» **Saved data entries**
================================

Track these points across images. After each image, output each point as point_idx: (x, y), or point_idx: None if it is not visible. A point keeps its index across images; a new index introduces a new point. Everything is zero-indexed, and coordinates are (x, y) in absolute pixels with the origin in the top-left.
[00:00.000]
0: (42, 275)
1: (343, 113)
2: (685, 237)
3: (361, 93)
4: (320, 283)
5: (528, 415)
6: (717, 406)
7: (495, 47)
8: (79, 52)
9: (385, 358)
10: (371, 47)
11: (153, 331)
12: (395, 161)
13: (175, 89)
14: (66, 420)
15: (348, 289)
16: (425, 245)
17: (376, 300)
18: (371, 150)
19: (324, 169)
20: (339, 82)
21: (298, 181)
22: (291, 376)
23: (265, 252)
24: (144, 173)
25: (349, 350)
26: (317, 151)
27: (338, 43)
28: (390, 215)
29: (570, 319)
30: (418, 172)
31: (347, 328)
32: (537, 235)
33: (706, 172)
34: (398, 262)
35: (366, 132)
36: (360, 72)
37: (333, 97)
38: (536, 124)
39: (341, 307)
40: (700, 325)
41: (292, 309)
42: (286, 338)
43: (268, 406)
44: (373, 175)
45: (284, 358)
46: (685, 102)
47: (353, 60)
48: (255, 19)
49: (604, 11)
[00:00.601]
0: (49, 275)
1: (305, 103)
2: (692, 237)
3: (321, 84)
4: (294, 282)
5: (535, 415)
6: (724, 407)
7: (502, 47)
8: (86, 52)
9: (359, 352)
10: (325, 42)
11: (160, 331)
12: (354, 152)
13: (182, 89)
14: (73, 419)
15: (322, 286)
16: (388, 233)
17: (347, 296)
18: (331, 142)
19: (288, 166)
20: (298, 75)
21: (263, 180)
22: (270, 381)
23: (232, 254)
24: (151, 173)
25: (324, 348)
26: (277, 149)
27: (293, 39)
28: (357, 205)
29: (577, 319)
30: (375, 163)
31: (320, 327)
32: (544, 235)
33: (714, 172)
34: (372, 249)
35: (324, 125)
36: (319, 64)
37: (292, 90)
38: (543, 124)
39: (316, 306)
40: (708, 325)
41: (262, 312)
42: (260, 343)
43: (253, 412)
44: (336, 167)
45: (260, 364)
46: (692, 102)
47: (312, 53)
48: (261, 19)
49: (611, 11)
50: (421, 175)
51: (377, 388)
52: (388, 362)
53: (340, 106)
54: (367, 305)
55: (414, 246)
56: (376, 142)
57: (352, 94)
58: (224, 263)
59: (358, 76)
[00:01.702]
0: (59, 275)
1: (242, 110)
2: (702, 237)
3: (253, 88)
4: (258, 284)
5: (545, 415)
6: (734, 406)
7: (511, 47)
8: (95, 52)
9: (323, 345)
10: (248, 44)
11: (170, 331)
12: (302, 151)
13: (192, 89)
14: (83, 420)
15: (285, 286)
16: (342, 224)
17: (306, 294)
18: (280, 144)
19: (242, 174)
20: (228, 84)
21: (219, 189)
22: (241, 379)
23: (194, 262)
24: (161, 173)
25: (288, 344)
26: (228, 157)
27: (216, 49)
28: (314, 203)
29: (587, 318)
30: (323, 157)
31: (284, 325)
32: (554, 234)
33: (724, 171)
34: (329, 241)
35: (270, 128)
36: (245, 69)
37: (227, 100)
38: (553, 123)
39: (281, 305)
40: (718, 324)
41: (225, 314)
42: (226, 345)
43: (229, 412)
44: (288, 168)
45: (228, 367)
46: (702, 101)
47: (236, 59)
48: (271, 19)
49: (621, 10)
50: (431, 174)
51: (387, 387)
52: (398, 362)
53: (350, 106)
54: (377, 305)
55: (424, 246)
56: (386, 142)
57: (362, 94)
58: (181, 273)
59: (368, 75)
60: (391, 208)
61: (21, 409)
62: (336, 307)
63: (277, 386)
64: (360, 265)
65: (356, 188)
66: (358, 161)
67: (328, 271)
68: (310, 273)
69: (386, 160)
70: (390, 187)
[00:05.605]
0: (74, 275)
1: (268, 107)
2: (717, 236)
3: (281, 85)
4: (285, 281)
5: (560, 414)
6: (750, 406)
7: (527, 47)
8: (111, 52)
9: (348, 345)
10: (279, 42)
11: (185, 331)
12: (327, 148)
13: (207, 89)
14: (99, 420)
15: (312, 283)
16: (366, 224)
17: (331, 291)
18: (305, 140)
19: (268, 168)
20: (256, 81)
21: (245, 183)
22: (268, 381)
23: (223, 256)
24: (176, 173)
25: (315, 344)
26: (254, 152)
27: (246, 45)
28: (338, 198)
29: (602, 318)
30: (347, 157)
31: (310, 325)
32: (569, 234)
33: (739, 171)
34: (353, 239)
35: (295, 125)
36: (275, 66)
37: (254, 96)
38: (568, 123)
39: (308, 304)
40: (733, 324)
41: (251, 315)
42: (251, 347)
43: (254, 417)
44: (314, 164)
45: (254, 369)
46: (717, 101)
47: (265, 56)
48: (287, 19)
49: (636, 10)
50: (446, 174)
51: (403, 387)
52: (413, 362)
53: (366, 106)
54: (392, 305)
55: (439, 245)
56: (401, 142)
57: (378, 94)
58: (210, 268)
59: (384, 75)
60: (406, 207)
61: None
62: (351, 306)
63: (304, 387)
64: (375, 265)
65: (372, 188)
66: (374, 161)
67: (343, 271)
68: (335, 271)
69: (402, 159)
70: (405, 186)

================================

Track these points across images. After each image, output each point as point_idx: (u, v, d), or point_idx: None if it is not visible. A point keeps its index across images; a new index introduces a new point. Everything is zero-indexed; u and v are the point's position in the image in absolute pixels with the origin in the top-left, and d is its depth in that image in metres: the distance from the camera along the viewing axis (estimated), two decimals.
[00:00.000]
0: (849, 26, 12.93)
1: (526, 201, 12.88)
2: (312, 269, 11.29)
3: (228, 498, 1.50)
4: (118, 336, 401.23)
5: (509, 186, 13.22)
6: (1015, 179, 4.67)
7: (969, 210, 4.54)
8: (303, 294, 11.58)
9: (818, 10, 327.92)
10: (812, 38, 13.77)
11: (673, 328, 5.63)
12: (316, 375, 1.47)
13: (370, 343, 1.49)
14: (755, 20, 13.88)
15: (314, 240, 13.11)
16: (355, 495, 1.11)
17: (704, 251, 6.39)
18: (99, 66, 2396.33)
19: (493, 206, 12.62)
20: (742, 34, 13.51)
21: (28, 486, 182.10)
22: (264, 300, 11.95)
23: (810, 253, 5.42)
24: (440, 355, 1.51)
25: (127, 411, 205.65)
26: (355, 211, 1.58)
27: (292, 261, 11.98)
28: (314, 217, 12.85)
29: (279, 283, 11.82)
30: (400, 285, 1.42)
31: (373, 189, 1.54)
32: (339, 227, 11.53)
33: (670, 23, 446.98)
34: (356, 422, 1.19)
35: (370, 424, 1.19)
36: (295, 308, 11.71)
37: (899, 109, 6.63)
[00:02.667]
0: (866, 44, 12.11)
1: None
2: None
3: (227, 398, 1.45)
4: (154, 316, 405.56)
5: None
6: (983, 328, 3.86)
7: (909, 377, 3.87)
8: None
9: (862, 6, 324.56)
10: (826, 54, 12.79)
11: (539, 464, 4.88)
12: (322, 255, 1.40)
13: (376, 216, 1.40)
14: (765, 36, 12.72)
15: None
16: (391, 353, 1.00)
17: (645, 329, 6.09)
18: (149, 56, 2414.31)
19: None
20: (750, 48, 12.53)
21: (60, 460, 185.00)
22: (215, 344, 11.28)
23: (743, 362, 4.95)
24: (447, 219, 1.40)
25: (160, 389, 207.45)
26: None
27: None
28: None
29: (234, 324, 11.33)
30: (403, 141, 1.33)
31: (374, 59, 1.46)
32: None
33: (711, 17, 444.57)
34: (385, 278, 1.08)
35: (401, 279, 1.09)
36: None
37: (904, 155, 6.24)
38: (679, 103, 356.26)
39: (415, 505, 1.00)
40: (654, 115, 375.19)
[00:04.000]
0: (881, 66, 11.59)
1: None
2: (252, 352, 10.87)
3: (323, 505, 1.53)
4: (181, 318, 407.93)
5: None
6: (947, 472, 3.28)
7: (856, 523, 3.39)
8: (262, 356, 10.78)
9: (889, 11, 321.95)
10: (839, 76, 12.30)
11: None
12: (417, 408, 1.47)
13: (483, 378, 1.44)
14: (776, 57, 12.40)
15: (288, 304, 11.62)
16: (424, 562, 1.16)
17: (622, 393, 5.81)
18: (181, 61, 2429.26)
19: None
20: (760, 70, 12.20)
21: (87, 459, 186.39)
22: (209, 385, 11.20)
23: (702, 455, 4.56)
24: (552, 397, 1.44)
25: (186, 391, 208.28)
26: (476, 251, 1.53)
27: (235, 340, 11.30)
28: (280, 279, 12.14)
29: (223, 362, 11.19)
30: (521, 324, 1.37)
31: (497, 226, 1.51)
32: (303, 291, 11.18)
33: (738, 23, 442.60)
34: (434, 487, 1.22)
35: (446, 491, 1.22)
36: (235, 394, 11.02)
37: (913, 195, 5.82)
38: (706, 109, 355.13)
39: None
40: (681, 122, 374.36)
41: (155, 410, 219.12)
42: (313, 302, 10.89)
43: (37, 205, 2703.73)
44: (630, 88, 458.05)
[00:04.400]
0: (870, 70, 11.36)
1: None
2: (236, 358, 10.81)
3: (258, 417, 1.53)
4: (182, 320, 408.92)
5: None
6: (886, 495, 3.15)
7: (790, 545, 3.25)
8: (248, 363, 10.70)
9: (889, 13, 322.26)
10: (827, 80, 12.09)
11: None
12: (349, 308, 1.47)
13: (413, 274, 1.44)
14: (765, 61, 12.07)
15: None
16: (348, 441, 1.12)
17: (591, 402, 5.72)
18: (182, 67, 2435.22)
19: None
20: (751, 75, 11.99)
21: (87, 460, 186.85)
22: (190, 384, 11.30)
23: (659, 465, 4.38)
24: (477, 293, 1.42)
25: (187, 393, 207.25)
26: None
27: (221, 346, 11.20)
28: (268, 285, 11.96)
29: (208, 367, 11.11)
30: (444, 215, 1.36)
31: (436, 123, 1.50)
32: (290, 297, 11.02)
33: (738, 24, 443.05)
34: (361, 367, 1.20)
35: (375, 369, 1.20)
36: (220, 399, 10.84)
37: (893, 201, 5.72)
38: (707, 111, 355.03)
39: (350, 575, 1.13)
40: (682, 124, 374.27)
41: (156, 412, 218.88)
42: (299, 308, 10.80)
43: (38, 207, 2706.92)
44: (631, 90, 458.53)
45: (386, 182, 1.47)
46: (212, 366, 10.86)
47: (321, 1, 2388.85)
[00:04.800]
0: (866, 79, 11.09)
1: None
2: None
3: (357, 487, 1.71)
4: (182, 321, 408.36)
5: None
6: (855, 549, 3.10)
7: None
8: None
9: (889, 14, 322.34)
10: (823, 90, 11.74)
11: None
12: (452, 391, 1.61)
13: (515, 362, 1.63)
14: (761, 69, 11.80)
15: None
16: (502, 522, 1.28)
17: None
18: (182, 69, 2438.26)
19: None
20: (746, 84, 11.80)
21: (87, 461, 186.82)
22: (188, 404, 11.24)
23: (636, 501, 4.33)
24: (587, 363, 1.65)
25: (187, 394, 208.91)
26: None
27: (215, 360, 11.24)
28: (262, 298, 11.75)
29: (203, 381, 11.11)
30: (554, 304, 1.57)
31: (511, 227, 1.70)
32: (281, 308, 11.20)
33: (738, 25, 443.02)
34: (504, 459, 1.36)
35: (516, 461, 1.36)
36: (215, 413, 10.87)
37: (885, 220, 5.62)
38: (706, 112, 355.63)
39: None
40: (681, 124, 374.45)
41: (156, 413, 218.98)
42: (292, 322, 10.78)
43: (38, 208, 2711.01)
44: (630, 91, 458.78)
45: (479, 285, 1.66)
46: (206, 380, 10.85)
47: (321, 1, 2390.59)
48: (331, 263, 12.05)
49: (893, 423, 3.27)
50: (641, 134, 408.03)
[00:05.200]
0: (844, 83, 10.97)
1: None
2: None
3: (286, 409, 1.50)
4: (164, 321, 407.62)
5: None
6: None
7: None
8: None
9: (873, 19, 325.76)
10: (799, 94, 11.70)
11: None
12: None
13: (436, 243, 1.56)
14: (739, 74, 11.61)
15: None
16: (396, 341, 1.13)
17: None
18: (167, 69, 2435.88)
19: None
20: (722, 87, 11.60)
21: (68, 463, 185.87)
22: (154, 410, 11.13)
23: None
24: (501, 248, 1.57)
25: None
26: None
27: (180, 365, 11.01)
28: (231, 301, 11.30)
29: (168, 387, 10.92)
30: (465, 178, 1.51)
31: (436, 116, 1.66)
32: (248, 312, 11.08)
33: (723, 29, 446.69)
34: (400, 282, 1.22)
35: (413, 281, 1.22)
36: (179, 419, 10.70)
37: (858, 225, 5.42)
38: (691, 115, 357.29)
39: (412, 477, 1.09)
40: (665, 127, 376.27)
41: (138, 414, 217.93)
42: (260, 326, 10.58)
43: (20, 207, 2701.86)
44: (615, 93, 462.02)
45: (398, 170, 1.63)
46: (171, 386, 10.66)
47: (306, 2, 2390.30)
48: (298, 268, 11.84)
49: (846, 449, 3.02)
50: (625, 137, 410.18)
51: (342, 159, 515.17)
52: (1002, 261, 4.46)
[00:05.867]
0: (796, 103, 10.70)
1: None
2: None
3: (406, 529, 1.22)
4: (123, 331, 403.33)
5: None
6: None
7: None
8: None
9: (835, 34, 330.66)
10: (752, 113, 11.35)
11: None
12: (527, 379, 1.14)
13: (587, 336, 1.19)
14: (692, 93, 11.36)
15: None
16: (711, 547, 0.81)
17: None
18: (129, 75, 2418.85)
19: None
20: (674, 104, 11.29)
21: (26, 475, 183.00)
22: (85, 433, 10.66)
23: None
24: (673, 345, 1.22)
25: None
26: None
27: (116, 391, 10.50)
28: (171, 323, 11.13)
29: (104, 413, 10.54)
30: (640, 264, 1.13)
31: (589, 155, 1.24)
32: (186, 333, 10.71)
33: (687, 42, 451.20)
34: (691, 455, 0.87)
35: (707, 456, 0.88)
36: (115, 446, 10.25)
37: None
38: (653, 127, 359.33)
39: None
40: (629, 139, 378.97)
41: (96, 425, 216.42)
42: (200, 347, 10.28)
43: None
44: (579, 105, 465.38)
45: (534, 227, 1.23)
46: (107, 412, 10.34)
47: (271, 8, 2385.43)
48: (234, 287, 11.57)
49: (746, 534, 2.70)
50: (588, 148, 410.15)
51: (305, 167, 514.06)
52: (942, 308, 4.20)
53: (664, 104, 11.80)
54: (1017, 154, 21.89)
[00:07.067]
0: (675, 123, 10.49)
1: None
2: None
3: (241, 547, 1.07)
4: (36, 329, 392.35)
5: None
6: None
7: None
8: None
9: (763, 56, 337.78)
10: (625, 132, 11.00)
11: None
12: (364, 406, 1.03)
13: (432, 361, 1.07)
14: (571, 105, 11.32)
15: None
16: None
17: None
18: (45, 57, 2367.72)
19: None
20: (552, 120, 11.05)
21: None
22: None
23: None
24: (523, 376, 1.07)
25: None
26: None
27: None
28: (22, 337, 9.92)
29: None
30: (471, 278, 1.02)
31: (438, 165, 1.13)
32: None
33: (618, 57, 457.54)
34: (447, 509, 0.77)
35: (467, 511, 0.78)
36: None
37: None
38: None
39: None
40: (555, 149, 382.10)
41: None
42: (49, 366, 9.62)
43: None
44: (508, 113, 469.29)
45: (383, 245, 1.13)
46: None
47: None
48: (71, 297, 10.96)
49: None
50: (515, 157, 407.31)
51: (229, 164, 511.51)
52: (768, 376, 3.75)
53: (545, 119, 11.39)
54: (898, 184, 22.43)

================================

Copy range, inclusive: the line holding "14: (66, 420)" to the line holding "32: (537, 235)". Reproduce exactly those lines of the records above and no others.

» **Problem solution**
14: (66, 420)
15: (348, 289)
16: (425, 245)
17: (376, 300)
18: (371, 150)
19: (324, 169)
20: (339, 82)
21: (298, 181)
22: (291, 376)
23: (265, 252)
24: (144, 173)
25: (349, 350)
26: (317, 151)
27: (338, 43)
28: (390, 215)
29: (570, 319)
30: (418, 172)
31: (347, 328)
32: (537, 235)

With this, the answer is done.